### WORK REQUIRED
Please reproduce the listing below from its first line up to and including the line with "during shutdowns.", copying each line without any change.

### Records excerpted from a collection

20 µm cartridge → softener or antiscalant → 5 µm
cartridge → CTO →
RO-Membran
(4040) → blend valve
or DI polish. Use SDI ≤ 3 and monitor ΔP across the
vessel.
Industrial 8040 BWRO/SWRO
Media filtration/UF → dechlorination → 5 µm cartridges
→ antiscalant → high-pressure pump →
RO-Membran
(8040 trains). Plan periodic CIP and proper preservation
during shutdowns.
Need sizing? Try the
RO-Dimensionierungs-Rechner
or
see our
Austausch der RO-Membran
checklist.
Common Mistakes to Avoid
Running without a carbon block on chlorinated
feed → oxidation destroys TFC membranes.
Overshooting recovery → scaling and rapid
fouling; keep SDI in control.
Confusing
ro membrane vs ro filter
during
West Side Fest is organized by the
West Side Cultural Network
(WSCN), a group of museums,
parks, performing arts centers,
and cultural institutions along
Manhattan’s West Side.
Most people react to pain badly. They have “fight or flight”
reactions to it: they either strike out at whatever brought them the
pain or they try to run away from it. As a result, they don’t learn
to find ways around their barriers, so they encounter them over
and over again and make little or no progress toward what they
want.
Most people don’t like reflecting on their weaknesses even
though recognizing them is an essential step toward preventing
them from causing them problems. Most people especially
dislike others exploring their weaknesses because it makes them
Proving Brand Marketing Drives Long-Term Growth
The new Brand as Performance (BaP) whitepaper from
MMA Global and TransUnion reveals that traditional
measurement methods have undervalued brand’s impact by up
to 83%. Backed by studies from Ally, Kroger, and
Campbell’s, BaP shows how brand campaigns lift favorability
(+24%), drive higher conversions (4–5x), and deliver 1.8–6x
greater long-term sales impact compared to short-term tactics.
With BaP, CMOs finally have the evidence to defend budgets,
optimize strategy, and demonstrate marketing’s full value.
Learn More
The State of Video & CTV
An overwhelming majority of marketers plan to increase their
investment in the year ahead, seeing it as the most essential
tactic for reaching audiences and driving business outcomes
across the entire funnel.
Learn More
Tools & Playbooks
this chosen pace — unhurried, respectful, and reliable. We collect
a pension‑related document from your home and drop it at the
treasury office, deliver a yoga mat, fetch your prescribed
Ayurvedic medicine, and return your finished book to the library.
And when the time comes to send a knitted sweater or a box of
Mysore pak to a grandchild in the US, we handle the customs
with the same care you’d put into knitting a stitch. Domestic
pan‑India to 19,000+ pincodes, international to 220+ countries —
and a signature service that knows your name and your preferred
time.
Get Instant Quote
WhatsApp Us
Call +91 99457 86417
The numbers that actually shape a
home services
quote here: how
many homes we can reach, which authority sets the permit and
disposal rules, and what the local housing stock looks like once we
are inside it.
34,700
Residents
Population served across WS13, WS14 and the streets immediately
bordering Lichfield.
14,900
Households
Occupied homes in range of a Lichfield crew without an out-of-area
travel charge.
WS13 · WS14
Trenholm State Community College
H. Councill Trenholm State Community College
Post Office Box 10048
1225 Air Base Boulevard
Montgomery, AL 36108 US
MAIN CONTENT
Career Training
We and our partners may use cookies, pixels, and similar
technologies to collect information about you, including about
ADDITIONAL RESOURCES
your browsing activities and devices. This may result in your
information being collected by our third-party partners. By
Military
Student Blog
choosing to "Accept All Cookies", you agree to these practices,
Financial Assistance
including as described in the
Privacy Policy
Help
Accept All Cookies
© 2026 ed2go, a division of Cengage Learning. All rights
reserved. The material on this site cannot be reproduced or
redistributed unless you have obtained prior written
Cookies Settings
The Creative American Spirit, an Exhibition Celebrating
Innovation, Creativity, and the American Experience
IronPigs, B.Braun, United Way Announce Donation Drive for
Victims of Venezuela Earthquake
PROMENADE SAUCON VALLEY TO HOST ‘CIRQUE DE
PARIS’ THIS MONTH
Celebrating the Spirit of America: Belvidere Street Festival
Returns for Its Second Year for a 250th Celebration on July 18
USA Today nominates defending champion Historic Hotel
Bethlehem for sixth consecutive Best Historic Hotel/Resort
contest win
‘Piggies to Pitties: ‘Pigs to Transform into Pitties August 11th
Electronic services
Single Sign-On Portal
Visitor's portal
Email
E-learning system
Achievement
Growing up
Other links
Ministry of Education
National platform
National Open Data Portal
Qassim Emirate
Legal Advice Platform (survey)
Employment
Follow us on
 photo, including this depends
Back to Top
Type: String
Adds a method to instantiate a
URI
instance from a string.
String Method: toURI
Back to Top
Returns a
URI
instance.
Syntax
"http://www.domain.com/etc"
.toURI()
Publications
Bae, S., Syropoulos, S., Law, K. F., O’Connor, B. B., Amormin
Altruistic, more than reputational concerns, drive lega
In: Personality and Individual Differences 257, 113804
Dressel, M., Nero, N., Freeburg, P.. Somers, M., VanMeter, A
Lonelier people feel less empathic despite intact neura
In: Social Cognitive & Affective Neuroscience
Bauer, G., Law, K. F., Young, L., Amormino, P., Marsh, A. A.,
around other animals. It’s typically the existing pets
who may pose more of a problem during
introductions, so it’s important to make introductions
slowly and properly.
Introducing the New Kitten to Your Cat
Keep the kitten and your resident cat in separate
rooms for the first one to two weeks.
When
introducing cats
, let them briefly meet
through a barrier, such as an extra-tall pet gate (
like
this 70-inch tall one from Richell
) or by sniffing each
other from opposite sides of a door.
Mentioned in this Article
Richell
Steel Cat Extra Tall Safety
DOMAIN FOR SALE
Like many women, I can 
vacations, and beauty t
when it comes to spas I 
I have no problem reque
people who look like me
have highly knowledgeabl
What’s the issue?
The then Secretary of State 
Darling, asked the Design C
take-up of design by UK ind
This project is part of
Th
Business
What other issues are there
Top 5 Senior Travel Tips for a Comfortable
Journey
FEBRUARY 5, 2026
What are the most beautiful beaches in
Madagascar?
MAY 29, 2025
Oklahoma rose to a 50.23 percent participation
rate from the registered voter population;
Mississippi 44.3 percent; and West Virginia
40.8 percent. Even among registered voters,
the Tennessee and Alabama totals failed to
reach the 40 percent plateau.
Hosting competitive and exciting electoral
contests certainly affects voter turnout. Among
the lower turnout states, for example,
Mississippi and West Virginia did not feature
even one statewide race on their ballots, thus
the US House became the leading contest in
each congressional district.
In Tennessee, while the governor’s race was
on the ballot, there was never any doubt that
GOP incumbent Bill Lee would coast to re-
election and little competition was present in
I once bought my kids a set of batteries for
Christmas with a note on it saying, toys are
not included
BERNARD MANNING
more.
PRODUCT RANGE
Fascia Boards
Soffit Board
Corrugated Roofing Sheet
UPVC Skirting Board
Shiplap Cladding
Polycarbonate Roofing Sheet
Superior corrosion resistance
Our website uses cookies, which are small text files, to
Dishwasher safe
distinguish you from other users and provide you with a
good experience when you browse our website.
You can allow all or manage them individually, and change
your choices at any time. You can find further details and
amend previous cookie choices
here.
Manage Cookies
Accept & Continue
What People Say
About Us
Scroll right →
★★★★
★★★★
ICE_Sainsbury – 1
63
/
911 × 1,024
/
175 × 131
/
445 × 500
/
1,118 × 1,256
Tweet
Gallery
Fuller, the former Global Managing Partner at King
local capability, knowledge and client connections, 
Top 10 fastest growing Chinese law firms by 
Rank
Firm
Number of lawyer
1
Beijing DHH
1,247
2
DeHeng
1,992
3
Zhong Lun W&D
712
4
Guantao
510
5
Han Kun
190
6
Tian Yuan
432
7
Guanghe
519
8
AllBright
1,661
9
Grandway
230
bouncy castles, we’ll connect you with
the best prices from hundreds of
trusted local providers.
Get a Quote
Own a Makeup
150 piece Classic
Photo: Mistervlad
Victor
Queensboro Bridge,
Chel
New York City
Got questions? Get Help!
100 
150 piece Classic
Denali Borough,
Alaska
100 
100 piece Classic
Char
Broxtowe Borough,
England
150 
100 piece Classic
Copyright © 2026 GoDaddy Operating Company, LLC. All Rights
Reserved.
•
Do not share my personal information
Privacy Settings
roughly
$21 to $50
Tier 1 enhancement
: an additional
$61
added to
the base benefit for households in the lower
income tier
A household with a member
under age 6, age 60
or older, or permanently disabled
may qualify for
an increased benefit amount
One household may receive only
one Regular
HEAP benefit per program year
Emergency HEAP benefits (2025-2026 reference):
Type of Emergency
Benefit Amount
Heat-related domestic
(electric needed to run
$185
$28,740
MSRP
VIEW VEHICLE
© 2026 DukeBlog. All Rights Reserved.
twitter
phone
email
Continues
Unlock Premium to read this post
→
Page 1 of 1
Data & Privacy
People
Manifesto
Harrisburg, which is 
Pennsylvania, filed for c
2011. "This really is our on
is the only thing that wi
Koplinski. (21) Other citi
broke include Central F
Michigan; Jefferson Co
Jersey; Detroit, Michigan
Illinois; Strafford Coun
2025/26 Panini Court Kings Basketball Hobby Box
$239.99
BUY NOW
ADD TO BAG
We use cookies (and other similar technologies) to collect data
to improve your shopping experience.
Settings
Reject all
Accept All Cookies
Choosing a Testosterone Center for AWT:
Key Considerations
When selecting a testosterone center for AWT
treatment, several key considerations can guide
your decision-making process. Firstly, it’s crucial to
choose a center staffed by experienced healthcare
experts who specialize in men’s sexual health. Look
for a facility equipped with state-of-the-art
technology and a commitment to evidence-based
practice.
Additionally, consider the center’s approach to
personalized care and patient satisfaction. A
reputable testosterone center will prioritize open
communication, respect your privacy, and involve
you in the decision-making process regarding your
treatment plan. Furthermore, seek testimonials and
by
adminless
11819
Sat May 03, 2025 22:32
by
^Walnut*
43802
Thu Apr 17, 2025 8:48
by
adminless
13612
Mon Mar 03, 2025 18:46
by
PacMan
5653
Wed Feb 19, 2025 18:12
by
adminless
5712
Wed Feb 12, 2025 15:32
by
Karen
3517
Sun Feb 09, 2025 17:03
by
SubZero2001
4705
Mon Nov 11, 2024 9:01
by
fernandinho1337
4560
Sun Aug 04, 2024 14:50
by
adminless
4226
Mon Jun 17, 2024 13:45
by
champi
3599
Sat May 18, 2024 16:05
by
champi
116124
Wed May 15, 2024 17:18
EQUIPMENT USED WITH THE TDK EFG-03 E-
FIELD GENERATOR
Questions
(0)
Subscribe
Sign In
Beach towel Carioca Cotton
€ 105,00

### ANSWER TO THIS EXERCISE
20 µm cartridge → softener or antiscalant → 5 µm
cartridge → CTO →
RO-Membran
(4040) → blend valve
or DI polish. Use SDI ≤ 3 and monitor ΔP across the
vessel.
Industrial 8040 BWRO/SWRO
Media filtration/UF → dechlorination → 5 µm cartridges
→ antiscalant → high-pressure pump →
RO-Membran
(8040 trains). Plan periodic CIP and proper preservation
during shutdowns.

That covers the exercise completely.